Anyone? Am i not supposed to be getting 5502 and 5503. I always wondered why i got 3 hd channels of usa and sci fi.


----------



## James Long (Apr 17, 2003)

Hmmm ... I'm getting them too. (5502 and 5503 ... not the others.) Someone messed something up. 

5502 and 5503 are actually ConUS. Most of the 5500's are also on ConUS channels and DISH _should_ move the 5500's to ConUS and use the spotbeam space for more new channels (plus the ones uplinked and not available).


----------



## dennispap (Feb 1, 2007)

dennispap said:


> Anyone? Am i not supposed to be getting 5502 and 5503. I always wondered why i got 3 hd channels of usa and sci fi.





James Long said:


> Hmmm ... I'm getting them too. (5502 and 5503 ... not the others.) Someone messed something up.
> 
> 5502 and 5503 are actually ConUS. Most of the 5500's are also on ConUS channels and DISH _should_ move the 5500's to ConUS and use the spotbeam space for more new channels (plus the ones uplinked and not available).


Now i also get the new ak/hi channels in my guide, but i dont get the channels.(5504-5525) If i tune to one of the new ones, the screen is black then the box reboots!!:nono: Dish needs to remove these channels from the "all subs" list from people who dont sub to those channels.

*Anyone else NOT in ak/hi seeing these new channels in their guide??*


----------



## James Long (Apr 17, 2003)

No crash, just the blue "signal loss" screen that normally shows up when a spotbeam is missing.


----------



## Mr.72 (Feb 2, 2007)

This is starting to sound like a bug.


----------



## GrumpyBear (Feb 1, 2006)

Looking at the Launch of the new Dish 922DVR, and some of the screen shots of the Guide with those 55xx channels listed, seems like somebody was tweaking things to get the right live shots. Hopefully it will be resolved soon. Any thing I see in the guide in the 55xx, I actually get, Still get the 5512 in the Timers, but I do not see that channel in the guide.


----------



## Mr.72 (Feb 2, 2007)

That's the same as I have here. 55xx channels show up in timers but not in the guide, and I don't actually get those channels, so it will often try and record that channel and skip it due to it being blacked out, while skipping the correct channel's duplicate recording saying it is a duplicate.

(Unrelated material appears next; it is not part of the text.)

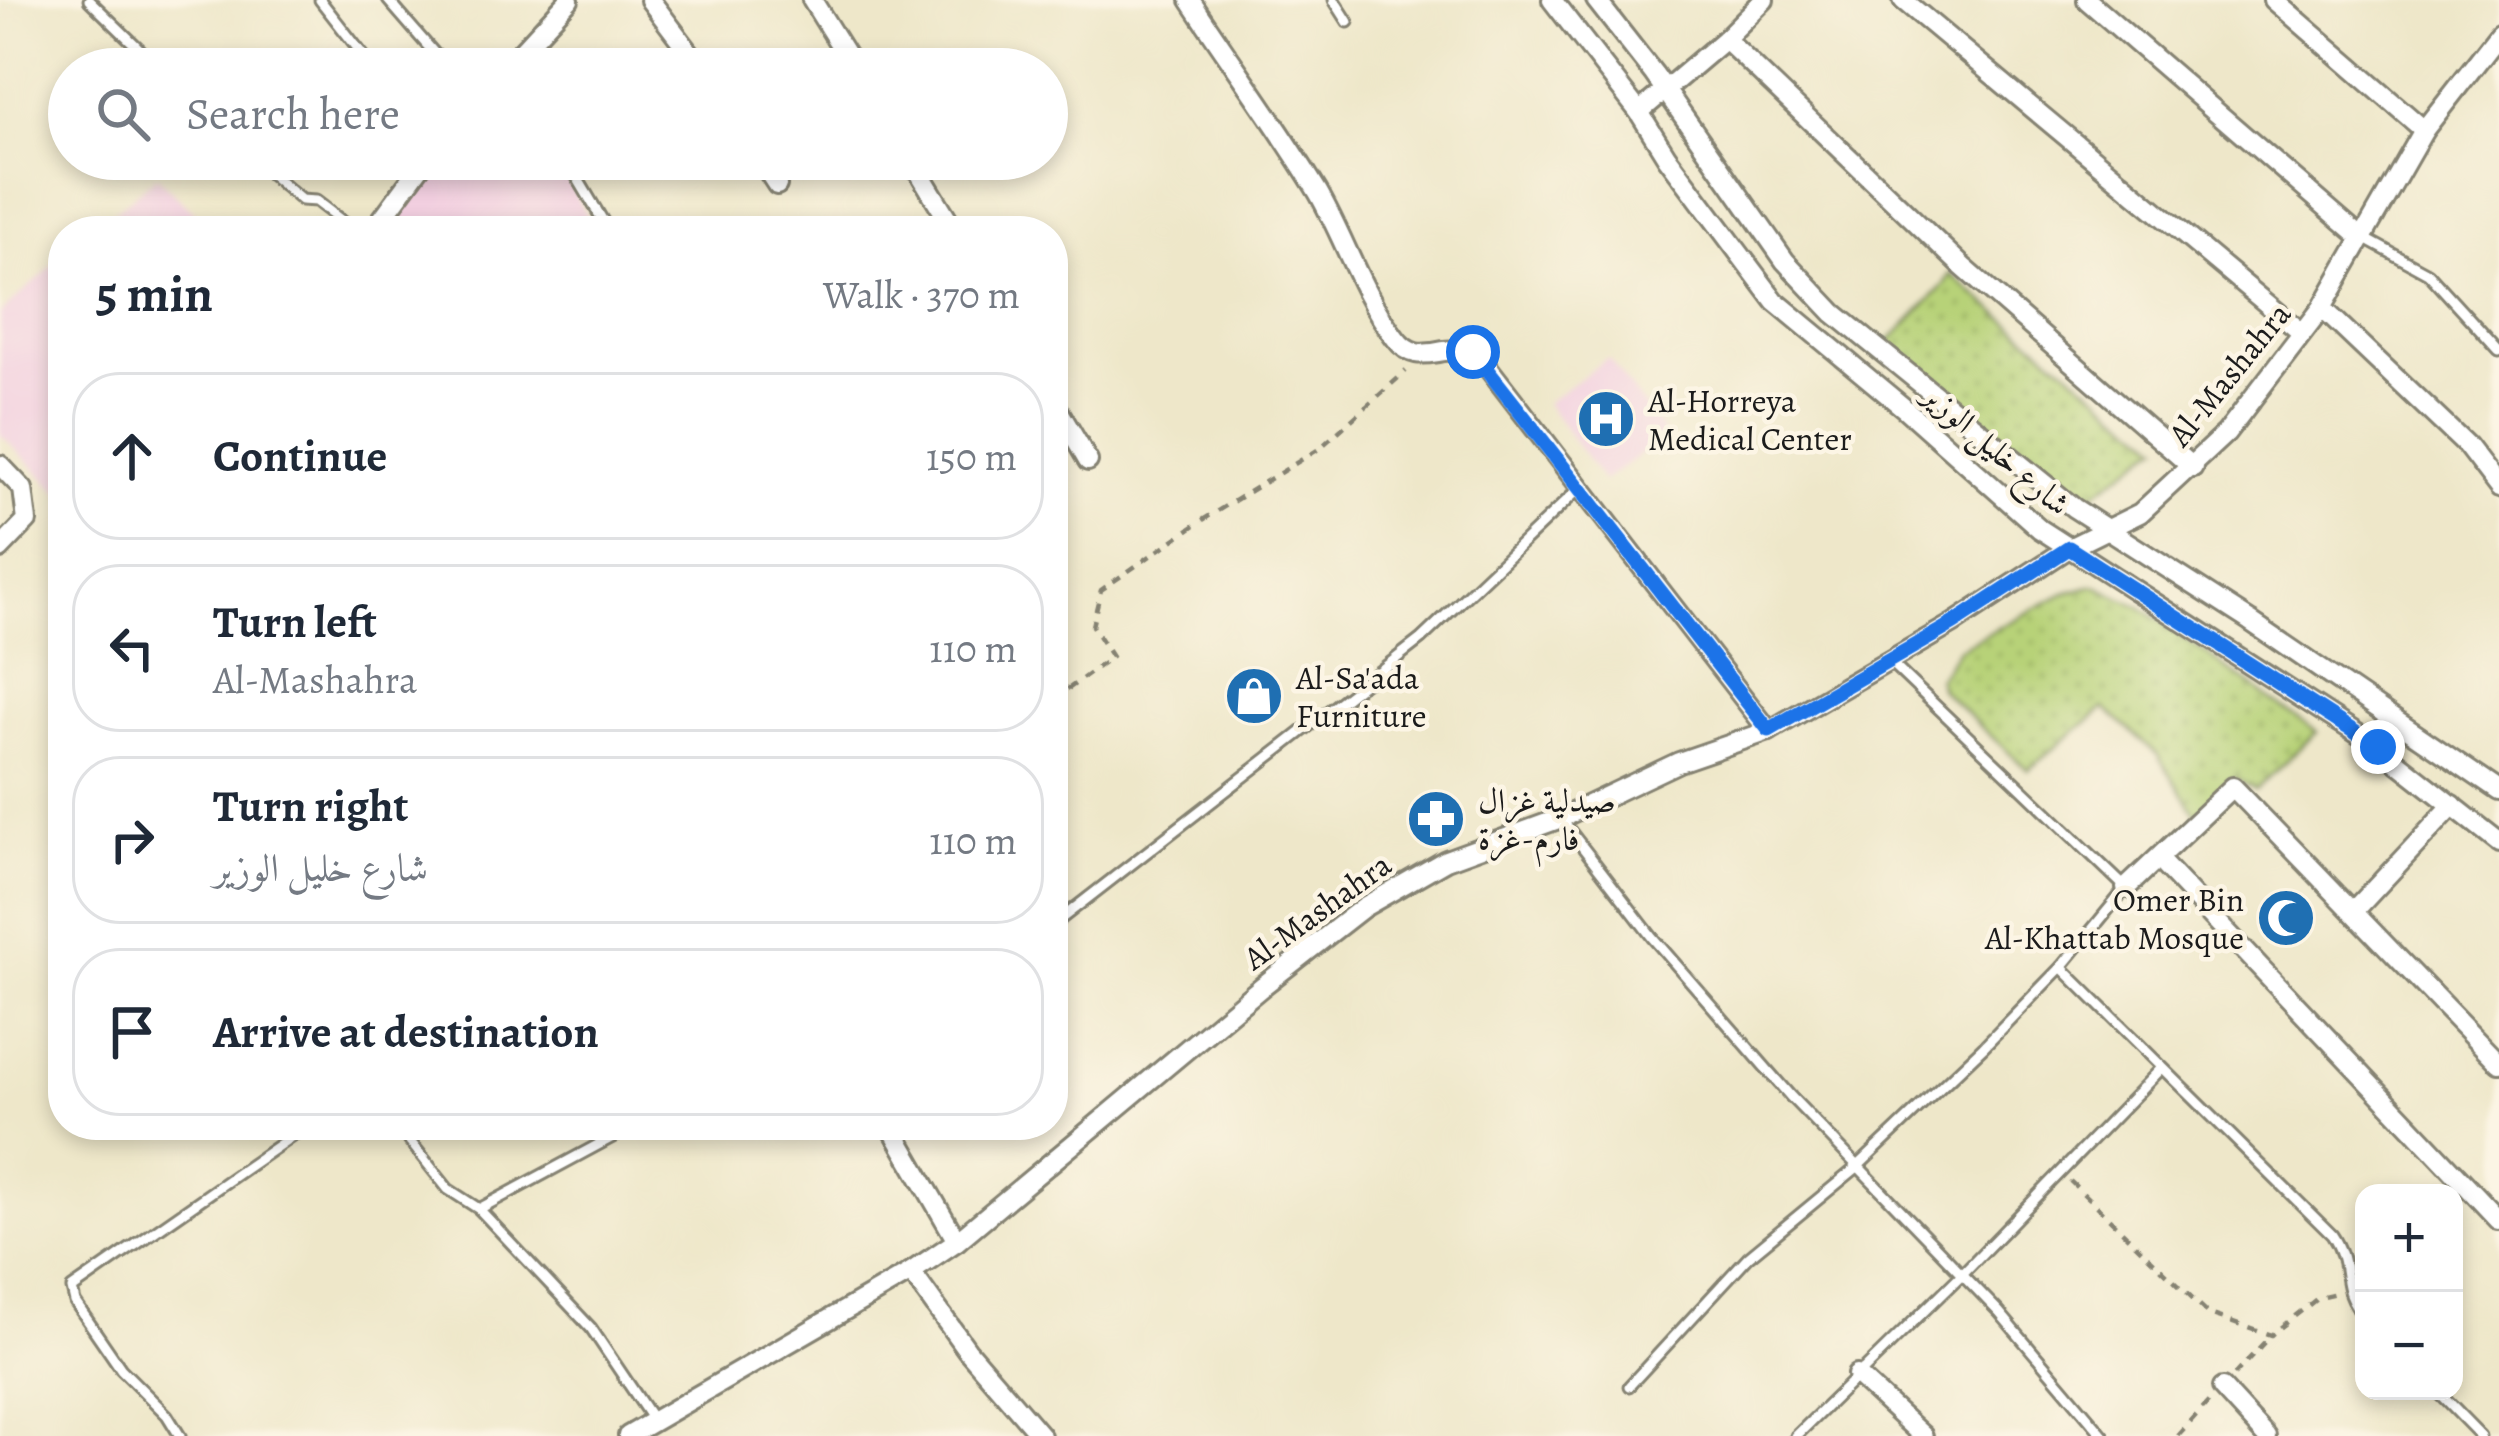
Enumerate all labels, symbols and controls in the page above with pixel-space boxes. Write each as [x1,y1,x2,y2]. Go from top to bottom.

As a result it tends to just not record Dish Pass timers that match on both the phantom 55xx channel and the real channel, at least not without manual intervention or creating a timer specific to the correct channels.


----------



## dennispap (Feb 1, 2007)

As of yesterday, all of my 5500's are gone.
Thanks dish


----------



## Jim5506 (Jun 7, 2004)

They weren't supposed to be there, anyway.


----------